Data records

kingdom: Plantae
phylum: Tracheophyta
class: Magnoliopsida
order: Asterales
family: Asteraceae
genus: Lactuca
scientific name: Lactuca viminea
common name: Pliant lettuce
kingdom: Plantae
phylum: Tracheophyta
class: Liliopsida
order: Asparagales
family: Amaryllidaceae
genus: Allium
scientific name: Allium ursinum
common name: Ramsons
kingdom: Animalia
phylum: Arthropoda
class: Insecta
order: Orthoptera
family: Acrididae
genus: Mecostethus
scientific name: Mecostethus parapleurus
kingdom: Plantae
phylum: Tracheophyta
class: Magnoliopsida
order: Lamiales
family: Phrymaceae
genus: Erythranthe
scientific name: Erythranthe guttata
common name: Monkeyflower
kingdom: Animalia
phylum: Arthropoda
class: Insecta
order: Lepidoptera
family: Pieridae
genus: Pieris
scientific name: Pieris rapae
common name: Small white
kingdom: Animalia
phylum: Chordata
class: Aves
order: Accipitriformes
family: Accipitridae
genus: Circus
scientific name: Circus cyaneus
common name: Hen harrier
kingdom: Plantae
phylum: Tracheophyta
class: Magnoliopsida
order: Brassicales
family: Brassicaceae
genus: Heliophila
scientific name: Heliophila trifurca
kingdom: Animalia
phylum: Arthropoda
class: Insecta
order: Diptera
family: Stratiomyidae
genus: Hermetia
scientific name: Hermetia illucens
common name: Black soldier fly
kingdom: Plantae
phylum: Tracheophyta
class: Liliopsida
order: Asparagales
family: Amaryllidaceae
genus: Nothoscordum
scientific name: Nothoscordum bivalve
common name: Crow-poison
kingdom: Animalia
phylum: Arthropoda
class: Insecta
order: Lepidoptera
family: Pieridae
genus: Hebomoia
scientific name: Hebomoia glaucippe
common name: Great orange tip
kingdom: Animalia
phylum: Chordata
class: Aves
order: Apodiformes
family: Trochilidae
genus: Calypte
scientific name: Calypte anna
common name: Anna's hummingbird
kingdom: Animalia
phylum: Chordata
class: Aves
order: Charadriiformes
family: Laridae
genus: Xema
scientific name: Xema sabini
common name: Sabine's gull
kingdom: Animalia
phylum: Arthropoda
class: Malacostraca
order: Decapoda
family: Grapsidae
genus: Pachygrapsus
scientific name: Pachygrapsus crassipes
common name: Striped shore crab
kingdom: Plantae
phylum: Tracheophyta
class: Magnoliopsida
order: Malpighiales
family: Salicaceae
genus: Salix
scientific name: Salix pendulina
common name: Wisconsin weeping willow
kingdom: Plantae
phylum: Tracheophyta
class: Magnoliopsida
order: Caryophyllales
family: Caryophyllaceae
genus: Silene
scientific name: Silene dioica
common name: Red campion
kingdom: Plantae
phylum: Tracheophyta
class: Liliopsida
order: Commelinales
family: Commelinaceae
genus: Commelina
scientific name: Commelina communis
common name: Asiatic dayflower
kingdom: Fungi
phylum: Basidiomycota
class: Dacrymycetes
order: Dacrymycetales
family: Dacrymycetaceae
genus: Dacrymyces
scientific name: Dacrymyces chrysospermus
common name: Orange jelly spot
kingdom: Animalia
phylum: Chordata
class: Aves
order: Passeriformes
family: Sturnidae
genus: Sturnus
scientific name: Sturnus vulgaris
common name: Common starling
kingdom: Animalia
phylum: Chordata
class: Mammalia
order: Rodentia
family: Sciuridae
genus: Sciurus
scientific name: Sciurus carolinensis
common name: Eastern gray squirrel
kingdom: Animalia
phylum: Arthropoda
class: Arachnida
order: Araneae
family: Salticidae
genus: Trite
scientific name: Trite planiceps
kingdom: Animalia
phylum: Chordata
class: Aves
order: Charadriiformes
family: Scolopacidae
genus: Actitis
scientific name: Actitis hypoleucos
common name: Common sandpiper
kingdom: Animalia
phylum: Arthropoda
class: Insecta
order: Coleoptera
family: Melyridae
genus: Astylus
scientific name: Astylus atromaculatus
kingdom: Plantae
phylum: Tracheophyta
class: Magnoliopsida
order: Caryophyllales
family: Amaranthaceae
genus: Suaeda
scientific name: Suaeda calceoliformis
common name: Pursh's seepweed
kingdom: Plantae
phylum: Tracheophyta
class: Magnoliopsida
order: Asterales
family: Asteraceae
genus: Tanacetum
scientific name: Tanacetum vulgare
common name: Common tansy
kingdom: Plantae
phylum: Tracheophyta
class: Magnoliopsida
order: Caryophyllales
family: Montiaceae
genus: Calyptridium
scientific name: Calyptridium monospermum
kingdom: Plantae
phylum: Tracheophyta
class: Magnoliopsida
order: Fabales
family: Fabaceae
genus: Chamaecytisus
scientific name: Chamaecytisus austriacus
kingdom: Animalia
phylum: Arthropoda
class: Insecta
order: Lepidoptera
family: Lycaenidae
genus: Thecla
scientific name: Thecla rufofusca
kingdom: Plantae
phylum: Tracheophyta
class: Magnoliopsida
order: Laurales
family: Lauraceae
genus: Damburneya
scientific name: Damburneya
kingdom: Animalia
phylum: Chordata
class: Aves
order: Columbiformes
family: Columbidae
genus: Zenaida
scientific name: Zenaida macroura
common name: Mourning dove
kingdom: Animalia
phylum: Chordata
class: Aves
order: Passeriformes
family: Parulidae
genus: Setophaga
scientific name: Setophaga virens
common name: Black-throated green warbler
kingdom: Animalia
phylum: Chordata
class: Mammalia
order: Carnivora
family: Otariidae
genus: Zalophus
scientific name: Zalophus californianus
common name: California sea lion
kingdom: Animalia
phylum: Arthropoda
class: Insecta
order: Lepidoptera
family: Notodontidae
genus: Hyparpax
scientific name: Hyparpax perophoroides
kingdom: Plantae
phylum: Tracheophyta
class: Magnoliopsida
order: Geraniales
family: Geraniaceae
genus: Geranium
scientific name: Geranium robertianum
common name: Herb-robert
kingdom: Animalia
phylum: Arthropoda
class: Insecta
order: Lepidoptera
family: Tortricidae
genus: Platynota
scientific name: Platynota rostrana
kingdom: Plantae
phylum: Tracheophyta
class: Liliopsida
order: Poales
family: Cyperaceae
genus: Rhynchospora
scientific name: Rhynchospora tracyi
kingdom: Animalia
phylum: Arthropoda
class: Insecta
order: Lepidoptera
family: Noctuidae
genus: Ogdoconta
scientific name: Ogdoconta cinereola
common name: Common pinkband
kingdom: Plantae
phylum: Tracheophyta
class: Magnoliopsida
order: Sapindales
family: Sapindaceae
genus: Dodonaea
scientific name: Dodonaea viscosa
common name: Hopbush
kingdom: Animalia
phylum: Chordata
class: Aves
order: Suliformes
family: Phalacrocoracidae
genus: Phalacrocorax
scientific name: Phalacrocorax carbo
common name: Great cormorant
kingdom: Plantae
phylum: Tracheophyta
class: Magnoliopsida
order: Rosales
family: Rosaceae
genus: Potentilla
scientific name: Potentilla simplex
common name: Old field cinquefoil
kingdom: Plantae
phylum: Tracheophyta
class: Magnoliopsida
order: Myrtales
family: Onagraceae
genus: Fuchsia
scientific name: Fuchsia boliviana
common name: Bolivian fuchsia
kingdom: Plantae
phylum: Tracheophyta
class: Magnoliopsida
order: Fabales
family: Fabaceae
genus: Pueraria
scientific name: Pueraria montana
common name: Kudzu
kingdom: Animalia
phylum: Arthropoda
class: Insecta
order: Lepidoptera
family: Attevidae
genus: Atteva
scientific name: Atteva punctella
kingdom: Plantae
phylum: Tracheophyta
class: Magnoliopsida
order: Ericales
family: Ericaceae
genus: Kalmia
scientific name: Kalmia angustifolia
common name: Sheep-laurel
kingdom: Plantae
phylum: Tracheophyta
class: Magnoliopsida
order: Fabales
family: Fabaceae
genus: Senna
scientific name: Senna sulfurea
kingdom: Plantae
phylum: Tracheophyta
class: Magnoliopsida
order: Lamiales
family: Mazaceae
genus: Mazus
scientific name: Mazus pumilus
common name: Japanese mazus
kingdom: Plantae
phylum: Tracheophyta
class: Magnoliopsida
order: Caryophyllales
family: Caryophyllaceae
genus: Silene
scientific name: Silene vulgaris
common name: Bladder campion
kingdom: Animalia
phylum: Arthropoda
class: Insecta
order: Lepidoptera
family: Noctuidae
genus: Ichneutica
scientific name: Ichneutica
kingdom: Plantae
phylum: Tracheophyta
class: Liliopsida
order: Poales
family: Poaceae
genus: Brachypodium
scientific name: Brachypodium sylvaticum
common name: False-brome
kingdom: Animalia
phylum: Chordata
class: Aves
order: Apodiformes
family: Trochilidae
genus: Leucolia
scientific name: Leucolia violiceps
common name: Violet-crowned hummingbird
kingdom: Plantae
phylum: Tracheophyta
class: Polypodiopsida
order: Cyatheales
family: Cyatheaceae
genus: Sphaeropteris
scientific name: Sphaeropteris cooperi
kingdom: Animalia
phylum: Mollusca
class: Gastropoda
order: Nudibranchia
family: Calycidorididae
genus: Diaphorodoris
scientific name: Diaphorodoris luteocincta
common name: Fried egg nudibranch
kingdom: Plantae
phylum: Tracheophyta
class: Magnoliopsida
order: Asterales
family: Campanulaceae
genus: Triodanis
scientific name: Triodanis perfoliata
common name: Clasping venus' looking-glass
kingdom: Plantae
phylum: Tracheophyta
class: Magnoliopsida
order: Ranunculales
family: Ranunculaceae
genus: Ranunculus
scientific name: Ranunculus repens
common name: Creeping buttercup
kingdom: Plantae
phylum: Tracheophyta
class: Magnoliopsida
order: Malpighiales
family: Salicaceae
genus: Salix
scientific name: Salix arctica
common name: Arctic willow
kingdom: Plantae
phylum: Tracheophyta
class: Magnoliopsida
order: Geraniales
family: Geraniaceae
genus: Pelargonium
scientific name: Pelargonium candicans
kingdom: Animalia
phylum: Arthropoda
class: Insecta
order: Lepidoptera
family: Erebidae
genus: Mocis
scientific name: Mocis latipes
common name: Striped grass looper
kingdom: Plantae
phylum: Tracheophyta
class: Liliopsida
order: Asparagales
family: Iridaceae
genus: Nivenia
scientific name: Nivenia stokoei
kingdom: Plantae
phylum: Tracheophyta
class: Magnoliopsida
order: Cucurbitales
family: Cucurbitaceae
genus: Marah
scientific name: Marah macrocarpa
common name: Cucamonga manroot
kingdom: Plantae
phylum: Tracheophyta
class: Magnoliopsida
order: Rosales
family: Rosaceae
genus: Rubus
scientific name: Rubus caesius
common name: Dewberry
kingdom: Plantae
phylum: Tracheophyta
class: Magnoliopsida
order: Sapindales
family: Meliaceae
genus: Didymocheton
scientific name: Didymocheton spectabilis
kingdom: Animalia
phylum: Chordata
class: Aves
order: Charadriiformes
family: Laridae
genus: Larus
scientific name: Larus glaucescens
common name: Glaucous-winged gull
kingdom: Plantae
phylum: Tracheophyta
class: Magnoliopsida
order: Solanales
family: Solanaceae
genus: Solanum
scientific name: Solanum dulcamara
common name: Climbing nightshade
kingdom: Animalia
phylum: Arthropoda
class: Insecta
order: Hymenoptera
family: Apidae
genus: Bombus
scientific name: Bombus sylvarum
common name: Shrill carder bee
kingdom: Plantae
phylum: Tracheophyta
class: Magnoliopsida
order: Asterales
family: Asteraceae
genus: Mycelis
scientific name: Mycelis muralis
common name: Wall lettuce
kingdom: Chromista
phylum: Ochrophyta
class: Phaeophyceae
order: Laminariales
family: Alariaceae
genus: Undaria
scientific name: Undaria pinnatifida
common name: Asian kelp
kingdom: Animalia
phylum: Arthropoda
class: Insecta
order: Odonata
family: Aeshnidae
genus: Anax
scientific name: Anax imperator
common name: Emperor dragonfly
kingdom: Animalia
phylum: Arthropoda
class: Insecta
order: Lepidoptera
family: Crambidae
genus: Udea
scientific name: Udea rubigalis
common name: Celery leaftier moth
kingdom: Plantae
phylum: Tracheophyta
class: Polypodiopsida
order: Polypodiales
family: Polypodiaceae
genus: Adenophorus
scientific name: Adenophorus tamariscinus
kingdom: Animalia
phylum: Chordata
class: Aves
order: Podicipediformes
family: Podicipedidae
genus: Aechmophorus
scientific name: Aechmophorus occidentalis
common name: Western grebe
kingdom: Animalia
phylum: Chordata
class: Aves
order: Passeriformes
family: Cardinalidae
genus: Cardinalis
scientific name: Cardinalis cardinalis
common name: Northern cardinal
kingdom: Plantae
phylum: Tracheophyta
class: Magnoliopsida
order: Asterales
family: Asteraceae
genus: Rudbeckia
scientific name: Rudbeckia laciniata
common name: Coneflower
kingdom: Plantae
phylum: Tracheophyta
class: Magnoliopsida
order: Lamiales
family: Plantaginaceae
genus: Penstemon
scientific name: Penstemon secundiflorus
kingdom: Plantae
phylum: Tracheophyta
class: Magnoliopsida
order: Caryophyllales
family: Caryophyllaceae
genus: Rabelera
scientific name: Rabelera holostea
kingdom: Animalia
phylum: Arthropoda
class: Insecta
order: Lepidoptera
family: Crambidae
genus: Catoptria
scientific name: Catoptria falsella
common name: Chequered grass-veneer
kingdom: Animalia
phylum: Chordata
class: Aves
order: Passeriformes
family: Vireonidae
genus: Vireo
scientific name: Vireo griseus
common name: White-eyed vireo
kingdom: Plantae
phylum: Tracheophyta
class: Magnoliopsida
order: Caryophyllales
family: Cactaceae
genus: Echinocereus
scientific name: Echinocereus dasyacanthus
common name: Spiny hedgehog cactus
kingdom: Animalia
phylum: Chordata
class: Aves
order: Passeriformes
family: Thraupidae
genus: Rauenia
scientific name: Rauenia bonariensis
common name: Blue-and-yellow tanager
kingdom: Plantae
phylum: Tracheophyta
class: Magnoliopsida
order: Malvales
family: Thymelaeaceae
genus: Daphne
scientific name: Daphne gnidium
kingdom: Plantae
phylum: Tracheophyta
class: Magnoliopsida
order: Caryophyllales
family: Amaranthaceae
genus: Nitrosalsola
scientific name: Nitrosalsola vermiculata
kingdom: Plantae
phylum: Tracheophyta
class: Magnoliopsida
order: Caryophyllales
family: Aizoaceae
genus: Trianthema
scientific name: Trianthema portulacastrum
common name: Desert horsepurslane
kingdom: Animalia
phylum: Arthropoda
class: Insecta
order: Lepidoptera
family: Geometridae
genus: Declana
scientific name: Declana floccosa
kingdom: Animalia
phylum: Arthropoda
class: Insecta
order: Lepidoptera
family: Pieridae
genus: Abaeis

YOUR TASK → Put the lines above into a Markdown table with the columns "No." and "Line," numbering each row and leaving out any blank lines. Begin at the line that contains "class: Dacrymycetes" and stop after the line that contains "genus: Setophaga".

ANSWER BELOW →
| No. | Line |
|---|---|
| 1 | class: Dacrymycetes |
| 2 | order: Dacrymycetales |
| 3 | family: Dacrymycetaceae |
| 4 | genus: Dacrymyces |
| 5 | scientific name: Dacrymyces chrysospermus |
| 6 | common name: Orange jelly spot |
| 7 | kingdom: Animalia |
| 8 | phylum: Chordata |
| 9 | class: Aves |
| 10 | order: Passeriformes |
| 11 | family: Sturnidae |
| 12 | genus: Sturnus |
| 13 | scientific name: Sturnus vulgaris |
| 14 | common name: Common starling |
| 15 | kingdom: Animalia |
| 16 | phylum: Chordata |
| 17 | class: Mammalia |
| 18 | order: Rodentia |
| 19 | family: Sciuridae |
| 20 | genus: Sciurus |
| 21 | scientific name: Sciurus carolinensis |
| 22 | common name: Eastern gray squirrel |
| 23 | kingdom: Animalia |
| 24 | phylum: Arthropoda |
| 25 | class: Arachnida |
| 26 | order: Araneae |
| 27 | family: Salticidae |
| 28 | genus: Trite |
| 29 | scientific name: Trite planiceps |
| 30 | kingdom: Animalia |
| 31 | phylum: Chordata |
| 32 | class: Aves |
| 33 | order: Charadriiformes |
| 34 | family: Scolopacidae |
| 35 | genus: Actitis |
| 36 | scientific name: Actitis hypoleucos |
| 37 | common name: Common sandpiper |
| 38 | kingdom: Animalia |
| 39 | phylum: Arthropoda |
| 40 | class: Insecta |
| 41 | order: Coleoptera |
| 42 | family: Melyridae |
| 43 | genus: Astylus |
| 44 | scientific name: Astylus atromaculatus |
| 45 | kingdom: Plantae |
| 46 | phylum: Tracheophyta |
| 47 | class: Magnoliopsida |
| 48 | order: Caryophyllales |
| 49 | family: Amaranthaceae |
| 50 | genus: Suaeda |
| 51 | scientific name: Suaeda calceoliformis |
| 52 | common name: Pursh's seepweed |
| 53 | kingdom: Plantae |
| 54 | phylum: Tracheophyta |
| 55 | class: Magnoliopsida |
| 56 | order: Asterales |
| 57 | family: Asteraceae |
| 58 | genus: Tanacetum |
| 59 | scientific name: Tanacetum vulgare |
| 60 | common name: Common tansy |
| 61 | kingdom: Plantae |
| 62 | phylum: Tracheophyta |
| 63 | class: Magnoliopsida |
| 64 | order: Caryophyllales |
| 65 | family: Montiaceae |
| 66 | genus: Calyptridium |
| 67 | scientific name: Calyptridium monospermum |
| 68 | kingdom: Plantae |
| 69 | phylum: Tracheophyta |
| 70 | class: Magnoliopsida |
| 71 | order: Fabales |
| 72 | family: Fabaceae |
| 73 | genus: Chamaecytisus |
| 74 | scientific name: Chamaecytisus austriacus |
| 75 | kingdom: Animalia |
| 76 | phylum: Arthropoda |
| 77 | class: Insecta |
| 78 | order: Lepidoptera |
| 79 | family: Lycaenidae |
| 80 | genus: Thecla |
| 81 | scientific name: Thecla rufofusca |
| 82 | kingdom: Plantae |
| 83 | phylum: Tracheophyta |
| 84 | class: Magnoliopsida |
| 85 | order: Laurales |
| 86 | family: Lauraceae |
| 87 | genus: Damburneya |
| 88 | scientific name: Damburneya |
| 89 | kingdom: Animalia |
| 90 | phylum: Chordata |
| 91 | class: Aves |
| 92 | order: Columbiformes |
| 93 | family: Columbidae |
| 94 | genus: Zenaida |
| 95 | scientific name: Zenaida macroura |
| 96 | common name: Mourning dove |
| 97 | kingdom: Animalia |
| 98 | phylum: Chordata |
| 99 | class: Aves |
| 100 | order: Passeriformes |
| 101 | family: Parulidae |
| 102 | genus: Setophaga |